10.21.2007

Getting my groove back

So a funny thing has happened over the past two weeks. After my last post, I found myself battling some of the same feelings that I had addressed: Med school sucking, wondering why I would ever put myself through this, wondering what my motivation in all of this is, etc. The motivation problem is what has come to the forefront of my mind as of late. I just can't seem to come up with a single concrete answer other than the $94,000 that I've racked up in debt over the past year and a half.

Is it for my family? No, my parents are proud of me no matter what. Is it for my kids? No, I probably wont have them for a while thanks to the inter-state relationship that I'm in for the foreseeable future. Am I doing this for me then???

At one point, somewhere back in the application process, I was doing this for me, to give myself a solid career where I wouldn't just be a cog in the wheel of industry like my father and brothers, merely making a product to make a paycheck. I would much rather a career where I could look back at the end of every week of work and see that the hours of my life that I am investing into my career had a positive impact on the lives of others...and be compensated for my skills and time.

Well, I wish the naive younger version of me had known the sacrifices he'd be making in the near future for that fulfilling career and decent paycheck. I look at other people my age that are traveling the world in their free time, keeping themselves healthy at the gym, starting their marriages, starting their families, broadening their social networks, finding their niches in careers and generally living life.

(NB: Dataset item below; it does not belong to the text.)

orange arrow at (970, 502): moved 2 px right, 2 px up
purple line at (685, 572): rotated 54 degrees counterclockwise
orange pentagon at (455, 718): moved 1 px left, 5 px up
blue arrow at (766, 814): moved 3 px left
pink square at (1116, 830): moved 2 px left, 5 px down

And then I look in the mirror and see my life, filled with sitting in front of a couple of books, in a small group discussing that pile of books or in an auditorium listening to the highlights of those books. No impact on other people, nothing but the same 200 faces day in and day out, the same books day in day out, nothing to look back on at the end of the week to say to myself "wow, I actually contributed to humanity today."

I think the lack of a rewarding feeling in the pursuit that I spend the majority of my time in is the worst part of this whole process. I'm literally working my butt off, spending weeks of my life glued to a chair for nothing but a number on a piece of paper...ok so couple of numbers (Exams, USMLE, Clinical Evals and shelf exams, Deans letter, interviews and the actual match). My life for the next 3 years is lined up for me and I feel like a cog, just what I wanted to avoid... pointless, unrelenting, unrewarding toil.

Like I've said a couple of times now: It's hard to look past all of this to the actual practice of medicine when your head is burried in the pages of a book and won't be coming out for some time now.